Data rows are dicts that are carried along the execution path. Steps processing them have the opportunity to read, add, remove and replace fields.

Execution success

A data flow finishes successfully when all steps finish processing without error.

Execution results

Data flows that finish successfully can provide a return value called the result. By default the result value is nil. The Set Flow Result step can set the result value explicitly. When running a flow through the Run Flow step, the flow result value is available as one of the step results.

A flow that fails does not provide a result value, it is always nil.

Multiple instances of steps

A data flow supports running more than one instance of a step.

The expression governing the number of copies to launch can depend on flow parameters and variables.

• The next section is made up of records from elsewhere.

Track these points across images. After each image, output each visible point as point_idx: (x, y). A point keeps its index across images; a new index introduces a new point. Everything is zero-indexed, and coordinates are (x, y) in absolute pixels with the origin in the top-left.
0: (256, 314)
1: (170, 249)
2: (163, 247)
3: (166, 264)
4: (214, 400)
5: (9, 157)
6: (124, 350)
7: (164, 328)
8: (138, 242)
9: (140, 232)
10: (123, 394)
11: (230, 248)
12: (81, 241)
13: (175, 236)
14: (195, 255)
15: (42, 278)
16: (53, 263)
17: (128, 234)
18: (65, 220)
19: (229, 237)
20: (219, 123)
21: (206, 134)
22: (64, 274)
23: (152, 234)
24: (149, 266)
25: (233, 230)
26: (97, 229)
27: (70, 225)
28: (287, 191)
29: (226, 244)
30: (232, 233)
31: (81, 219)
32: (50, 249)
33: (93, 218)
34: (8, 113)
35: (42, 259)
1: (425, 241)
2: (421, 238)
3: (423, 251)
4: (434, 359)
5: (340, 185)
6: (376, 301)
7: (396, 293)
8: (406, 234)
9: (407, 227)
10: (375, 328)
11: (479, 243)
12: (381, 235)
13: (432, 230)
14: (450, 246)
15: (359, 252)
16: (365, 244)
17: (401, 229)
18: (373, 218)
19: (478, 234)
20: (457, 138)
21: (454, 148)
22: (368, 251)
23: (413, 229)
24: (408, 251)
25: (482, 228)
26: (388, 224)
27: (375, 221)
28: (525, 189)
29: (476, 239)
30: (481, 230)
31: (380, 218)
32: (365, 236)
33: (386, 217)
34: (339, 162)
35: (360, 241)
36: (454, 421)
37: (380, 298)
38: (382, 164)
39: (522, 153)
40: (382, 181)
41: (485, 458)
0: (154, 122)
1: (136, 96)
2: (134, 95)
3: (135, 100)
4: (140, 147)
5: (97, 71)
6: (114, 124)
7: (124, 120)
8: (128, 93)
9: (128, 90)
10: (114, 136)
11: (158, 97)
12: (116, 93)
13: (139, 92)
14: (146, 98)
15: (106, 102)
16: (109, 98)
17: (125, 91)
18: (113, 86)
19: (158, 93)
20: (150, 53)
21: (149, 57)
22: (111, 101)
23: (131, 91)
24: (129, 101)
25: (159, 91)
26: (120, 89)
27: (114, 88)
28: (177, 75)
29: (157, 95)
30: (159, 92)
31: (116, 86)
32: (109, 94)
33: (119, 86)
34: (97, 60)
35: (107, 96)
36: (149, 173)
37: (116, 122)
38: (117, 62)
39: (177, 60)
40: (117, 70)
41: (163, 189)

It is therefore possible to adjust the degree of parallelism using a parameter when launching a flow.

All instances of a step run indepdently. Under the hood each instance is created using the same configuration, and all instances are connected to the same previous and next steps - if any.

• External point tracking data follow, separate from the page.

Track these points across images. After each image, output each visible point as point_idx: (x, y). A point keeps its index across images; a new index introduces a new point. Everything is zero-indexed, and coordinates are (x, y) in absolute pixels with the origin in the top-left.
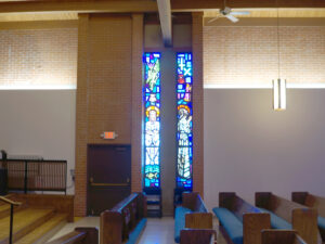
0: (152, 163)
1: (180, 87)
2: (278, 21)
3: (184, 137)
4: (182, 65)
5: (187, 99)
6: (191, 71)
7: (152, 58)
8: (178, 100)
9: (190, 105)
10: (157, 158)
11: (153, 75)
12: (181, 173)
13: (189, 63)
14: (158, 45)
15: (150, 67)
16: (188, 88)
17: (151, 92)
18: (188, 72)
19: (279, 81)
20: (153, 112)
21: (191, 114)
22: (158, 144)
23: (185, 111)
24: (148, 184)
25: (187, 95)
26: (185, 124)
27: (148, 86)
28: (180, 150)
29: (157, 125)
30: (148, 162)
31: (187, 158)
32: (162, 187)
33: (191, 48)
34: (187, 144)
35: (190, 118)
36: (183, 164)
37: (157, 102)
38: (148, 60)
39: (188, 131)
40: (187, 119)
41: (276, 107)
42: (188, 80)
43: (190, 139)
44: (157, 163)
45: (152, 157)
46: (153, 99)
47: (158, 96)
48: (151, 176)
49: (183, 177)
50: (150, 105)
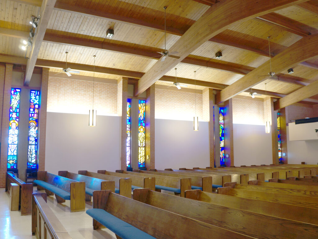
0: (12, 154)
1: (32, 110)
2: (94, 79)
3: (32, 139)
4: (33, 97)
5: (35, 117)
6: (39, 101)
7: (15, 91)
8: (30, 117)
9: (37, 121)
10: (16, 151)
11: (15, 101)
12: (30, 160)
13: (37, 97)
14: (19, 84)
15: (14, 97)
16: (36, 111)
17: (14, 112)
18: (36, 102)
19: (93, 110)
20: (14, 124)
21: (37, 126)
22: (16, 143)
23: (33, 124)
24: (9, 167)
25: (36, 115)
26: (33, 132)
27: (11, 108)
28: (29, 146)
29: (17, 132)
30: (9, 154)
31: (34, 151)
32: (18, 168)
33: (40, 88)
34: (34, 143)
35: (37, 128)
36: (32, 155)
37: (16, 118)
38: (13, 92)
39: (35, 136)
40: (35, 128)
41: (91, 124)
42: (37, 106)
43: (36, 140)
44: (16, 154)
45: (12, 150)
46: (14, 116)
47: (18, 114)
48: (11, 162)
49: (31, 163)
50: (13, 120)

The following configurations are semantically identical:

Why run multiple instances?

Each instance is executed by an independent thread. Substantial performance gains are possible in one of the following scenarios:

• The multi-instance step is CPU bound, and additional cores are available - running the python step or an external program for example.
• The multi-instance step is I/O bound, and dominated by I/O wait - such as when exchanging data with a DB-Server or HTTP server over a non-saturated network connection.

Configuring multiple instances of steps

Each instance of a step runs independently with its own copy of settings, vars, results etc.

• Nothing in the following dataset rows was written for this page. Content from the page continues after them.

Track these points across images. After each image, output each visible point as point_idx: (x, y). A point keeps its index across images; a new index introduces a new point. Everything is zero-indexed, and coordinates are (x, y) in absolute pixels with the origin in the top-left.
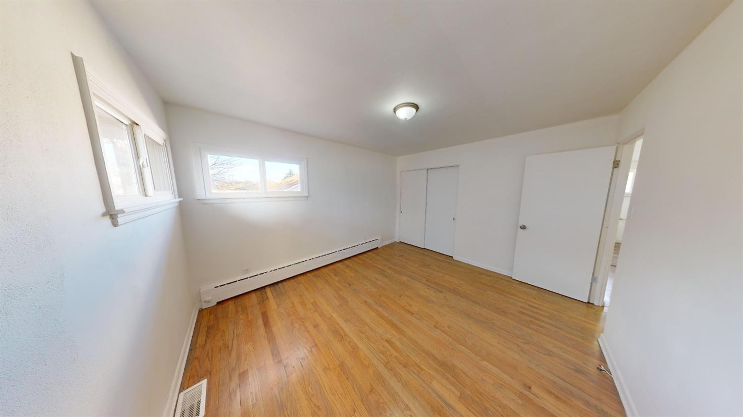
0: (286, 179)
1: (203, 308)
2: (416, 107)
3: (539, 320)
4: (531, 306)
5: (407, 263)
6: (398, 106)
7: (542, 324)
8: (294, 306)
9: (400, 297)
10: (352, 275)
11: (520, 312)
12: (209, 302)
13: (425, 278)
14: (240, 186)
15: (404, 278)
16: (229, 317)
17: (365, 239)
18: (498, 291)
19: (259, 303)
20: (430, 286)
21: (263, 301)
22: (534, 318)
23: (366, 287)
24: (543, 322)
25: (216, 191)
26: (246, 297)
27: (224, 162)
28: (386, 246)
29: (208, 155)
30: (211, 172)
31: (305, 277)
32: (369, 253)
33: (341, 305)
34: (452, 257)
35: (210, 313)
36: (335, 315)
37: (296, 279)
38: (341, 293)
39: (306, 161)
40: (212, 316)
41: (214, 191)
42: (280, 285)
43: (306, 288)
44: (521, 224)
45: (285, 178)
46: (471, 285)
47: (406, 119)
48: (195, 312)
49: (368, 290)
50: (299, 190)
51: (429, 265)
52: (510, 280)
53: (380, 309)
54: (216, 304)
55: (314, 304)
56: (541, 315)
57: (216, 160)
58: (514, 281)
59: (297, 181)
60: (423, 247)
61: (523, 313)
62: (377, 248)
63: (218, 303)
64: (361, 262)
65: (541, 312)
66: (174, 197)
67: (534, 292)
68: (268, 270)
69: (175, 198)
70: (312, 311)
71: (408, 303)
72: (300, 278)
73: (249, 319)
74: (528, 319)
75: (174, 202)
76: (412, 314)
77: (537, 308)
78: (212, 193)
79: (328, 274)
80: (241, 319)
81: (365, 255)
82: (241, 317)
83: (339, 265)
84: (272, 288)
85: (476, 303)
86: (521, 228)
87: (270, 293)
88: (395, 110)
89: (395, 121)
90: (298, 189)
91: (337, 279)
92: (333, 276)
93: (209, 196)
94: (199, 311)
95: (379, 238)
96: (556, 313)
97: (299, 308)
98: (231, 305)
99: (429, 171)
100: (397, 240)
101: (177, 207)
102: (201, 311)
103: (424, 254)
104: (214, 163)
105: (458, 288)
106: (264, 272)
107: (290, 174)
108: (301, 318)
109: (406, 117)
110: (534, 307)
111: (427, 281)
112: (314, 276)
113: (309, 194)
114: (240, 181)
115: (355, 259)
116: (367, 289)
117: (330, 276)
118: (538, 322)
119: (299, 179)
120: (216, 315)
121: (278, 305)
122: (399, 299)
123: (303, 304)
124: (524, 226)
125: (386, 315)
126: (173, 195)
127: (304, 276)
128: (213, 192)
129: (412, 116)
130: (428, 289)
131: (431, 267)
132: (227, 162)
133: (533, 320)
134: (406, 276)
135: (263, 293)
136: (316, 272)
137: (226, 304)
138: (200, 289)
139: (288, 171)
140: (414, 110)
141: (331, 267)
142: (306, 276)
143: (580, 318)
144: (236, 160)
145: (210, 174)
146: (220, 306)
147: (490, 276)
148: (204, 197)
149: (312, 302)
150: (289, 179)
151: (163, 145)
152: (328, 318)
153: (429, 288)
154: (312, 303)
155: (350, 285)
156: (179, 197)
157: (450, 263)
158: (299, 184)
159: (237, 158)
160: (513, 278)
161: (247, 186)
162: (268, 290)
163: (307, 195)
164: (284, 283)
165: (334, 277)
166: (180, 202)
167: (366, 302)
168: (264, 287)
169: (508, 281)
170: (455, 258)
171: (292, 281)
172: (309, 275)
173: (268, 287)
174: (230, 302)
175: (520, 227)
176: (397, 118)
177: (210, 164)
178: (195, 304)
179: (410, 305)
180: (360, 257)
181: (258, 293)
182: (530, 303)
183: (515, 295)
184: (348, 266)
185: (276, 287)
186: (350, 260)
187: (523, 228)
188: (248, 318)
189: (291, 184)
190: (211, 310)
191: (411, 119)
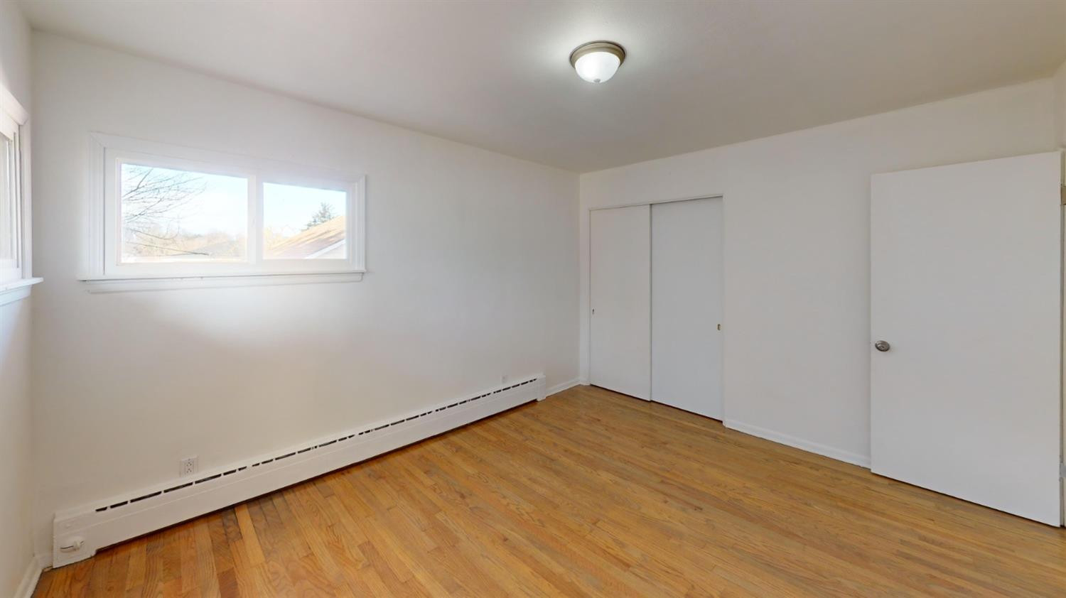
0: (313, 229)
1: (54, 567)
2: (620, 51)
3: (952, 573)
4: (925, 539)
5: (609, 438)
6: (580, 47)
7: (959, 582)
8: (312, 554)
9: (595, 524)
10: (470, 470)
11: (901, 554)
12: (74, 549)
13: (656, 474)
14: (195, 245)
15: (605, 477)
16: (127, 588)
17: (505, 379)
18: (840, 504)
19: (215, 550)
20: (670, 496)
21: (227, 543)
22: (936, 568)
23: (504, 502)
24: (961, 576)
25: (132, 260)
26: (183, 533)
27: (162, 185)
28: (557, 397)
29: (124, 166)
30: (127, 208)
31: (345, 479)
32: (514, 416)
33: (439, 549)
34: (721, 422)
35: (74, 579)
36: (421, 576)
37: (320, 485)
38: (438, 516)
39: (362, 181)
40: (78, 586)
41: (128, 259)
42: (278, 501)
43: (345, 506)
44: (878, 337)
45: (310, 225)
46: (772, 491)
47: (598, 81)
48: (31, 578)
49: (513, 507)
50: (343, 254)
51: (665, 443)
52: (864, 475)
53: (544, 557)
54: (93, 553)
55: (368, 548)
56: (954, 561)
57: (140, 178)
58: (875, 478)
59: (340, 233)
60: (649, 400)
61: (908, 557)
62: (535, 401)
63: (100, 552)
64: (493, 438)
65: (952, 554)
66: (20, 276)
67: (929, 505)
68: (248, 463)
69: (23, 277)
70: (360, 566)
71: (614, 540)
72: (331, 482)
73: (183, 591)
74: (923, 570)
75: (18, 289)
76: (628, 566)
77: (940, 544)
78: (124, 264)
79: (407, 470)
80: (161, 592)
81: (503, 420)
82: (161, 586)
83: (435, 445)
84: (255, 508)
85: (790, 534)
86: (878, 348)
87: (249, 522)
88: (572, 59)
89: (573, 85)
90: (340, 252)
91: (428, 481)
92: (420, 474)
93: (112, 272)
94: (43, 574)
95: (539, 375)
96: (991, 555)
97: (327, 560)
98: (136, 558)
99: (655, 209)
100: (583, 381)
101: (25, 298)
102: (48, 575)
103: (651, 416)
104: (135, 185)
105: (742, 498)
106: (236, 468)
107: (324, 215)
108: (329, 585)
109: (597, 78)
110: (933, 542)
111: (662, 482)
112: (369, 475)
113: (366, 268)
114: (197, 233)
115: (477, 429)
116: (508, 504)
117: (411, 474)
118: (948, 579)
119: (344, 228)
120: (89, 584)
121: (267, 554)
122: (591, 531)
123: (337, 548)
124: (884, 343)
125: (559, 570)
126: (20, 270)
127: (342, 477)
128: (123, 261)
129: (612, 75)
130: (666, 502)
131: (667, 446)
132: (170, 183)
133: (935, 573)
134: (608, 470)
135: (231, 523)
136: (376, 466)
137: (122, 555)
138: (54, 517)
139: (318, 209)
140: (615, 59)
141: (416, 452)
142: (348, 476)
143: (1050, 565)
144: (196, 179)
145: (123, 215)
146: (106, 560)
147: (816, 467)
148: (98, 274)
149: (360, 542)
150: (321, 228)
151: (11, 138)
152: (403, 583)
153: (668, 499)
154: (359, 546)
155: (463, 496)
156: (34, 276)
157: (715, 437)
158: (344, 242)
159: (195, 175)
160: (873, 471)
161: (212, 245)
162: (244, 516)
163: (362, 269)
164: (289, 497)
165: (423, 477)
166: (34, 287)
167: (506, 540)
168: (233, 508)
169: (859, 478)
170: (727, 424)
171: (311, 489)
172: (355, 472)
173: (245, 506)
174: (134, 549)
175: (876, 346)
176: (578, 76)
177: (125, 188)
178: (34, 555)
179: (622, 545)
180: (492, 424)
181: (217, 522)
182: (923, 533)
183: (883, 514)
184: (459, 449)
185: (267, 506)
186: (464, 433)
187: (883, 347)
188: (180, 589)
189: (325, 242)
190: (77, 572)
191: (608, 81)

Each instance carries information about how many total instances of the step are running and which index the current instance has.

• instance.count is the number of instances of the step running
• instance.index is the index of the current instance (0-based)

These values are useful to adjust the settings of an instance to be instance-specific.

It is often desirable to have an instance of an I/O reading step read only a subset of total data. An example is having a SQL input instance only read a portion of a table following a modulo selection pattern like this:

SELECT a,b,c  FROM my_table WHERE id % ${instance.count} = ${instance.index}

If we have 4 instances configured, each runs a different query:

• instance 0 runs ...WHERE id % 4 = 0
• instance 1 runs ...WHERE id % 4 = 1
• instance 2 runs ...WHERE id % 4 = 2
• instance 3 runs ...WHERE id % 4 = 3

In total the entire content of the table is covered, each instance covering a subset of table rows. Another common way of partitioning read data is by a db-calculated hash value of one or more fields, such that fields with specific characteristics are read by the same instance.

All settings can be parameterized: in a similar fashion the setting for the instance’s DB connection can be relpaced with a formula such that each instance could read from a different server from a set of mirror replicas.

Processing lanes

When connected steps run with the same number of instances, tweakstreet keeps data flowing in lanes. See the following sample flow and the internal execution graph below:

When connected steps run with a differing number of instances, tweakstreet re-distributes the data. There is some overhead associated with re-distributing processed rows, which is why it is desirable to plan most of a flow to follow fixed processing lanes.

As another example, below is a flow which results in entirely independent processing lanes:

In the above example each instance of the SQL Input step would use its instance.count and instance.index variables to read a different subset of total rows.

Partitioning

When tweakstreet re-distributes data because of a differing instance counts, you can influence which rows go to the same instance. Supply a partitioning function on a hop.

The partitioning function is invoked on every row passing through the hop. The entire row value is passed in as a dict.

Same return values of the function are guaranteed to go to the same target instance.

This makes it easy to ensure that certain rows stay together on subsequent lanes - for example if you return a field of the row, you can be sure that all rows containing the same value for that field will go to the same instance of the following step.